Given its success in RMG exports, one could make the case that the loss of trade preferences in another three to four-year period would not have a catastrophic impact on the Bangladesh economy. But TRIPS exemption will have to be met with quality improvements plus skill- and technology-intensive investments via FDI together with massive increase in research and development (R&D). Though the pharmaceutical industry has grown to meet practically all the domestic requirement for drugs with only modest export success, it cannot be said that the industry has reached the maturity to produce anything beyond generic drugs. LDC graduation will cause WTO MFN rules to kick in without S&D privileges. The costs from loss of trade preferences and TRIPS exemption could be substantial as to create resistance from losers. That gives rise to significant political economy considerations that must be factored into the approach to graduation. Finally, greater access to global commercial capital calls for maintaining sound and prudent macroeconomic management which Bangladesh has done so far.

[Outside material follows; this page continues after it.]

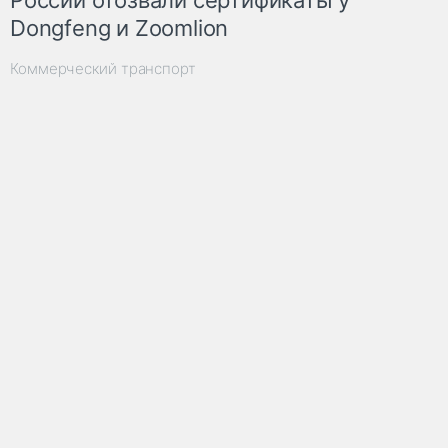
Dongfeng и Zoomlion
Коммерческий транспорт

LDC graduation is part of a system formulated by the UN's CDP to accommodate a smooth transition into the group of "other developing countries". If a country, in its own assessment, feels that it is no longer an LDC and has enough development momentum not to suffer economic disruption from losing ISM benefits, it has the prerogative to opt out of the LDC regime. Graduation will then be irrelevant. But the historical record shows that no listed LDC has done that. Should Bangladesh be the first? With all the promise of 7.0 per cent+ growth, rapid poverty reduction, and becoming a middle income country, should Bangladesh continue to remain an LDC? 2021, the 50th year of independence, could be a watershed in Bangladesh's socio-economic development process if it chooses to step out of the LDC community in that year. That would mean abandoning the three-year grace period. That would be a first since no LDC has done something like that. LDCs have been known to argue for remaining in that status rather than moving out. Can Bangladesh make history?

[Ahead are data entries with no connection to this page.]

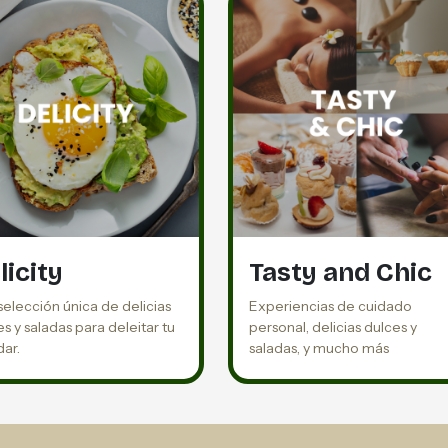
licity
Tasty and Chic
selección única de delicias
Experiencias de cuidado
s y saladas para deleitar tu
personal, delicias dulces y
dar.
saladas, y mucho más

Bangladesh is left with two options: to graduate out of LDC in 2024 within the existing UN framework, or opt out of the LDC group on its own volition at a time of its own choosing. Rest assured, Bangladesh's LDC status could become a hot topic of discussion in the coming days.
Dr. Zaidi Sattar is Chairman, Policy Research Institute of Bangladesh (PRI) and Anchor of The Financial Express (FE)-PRI Economic Analysis Unit.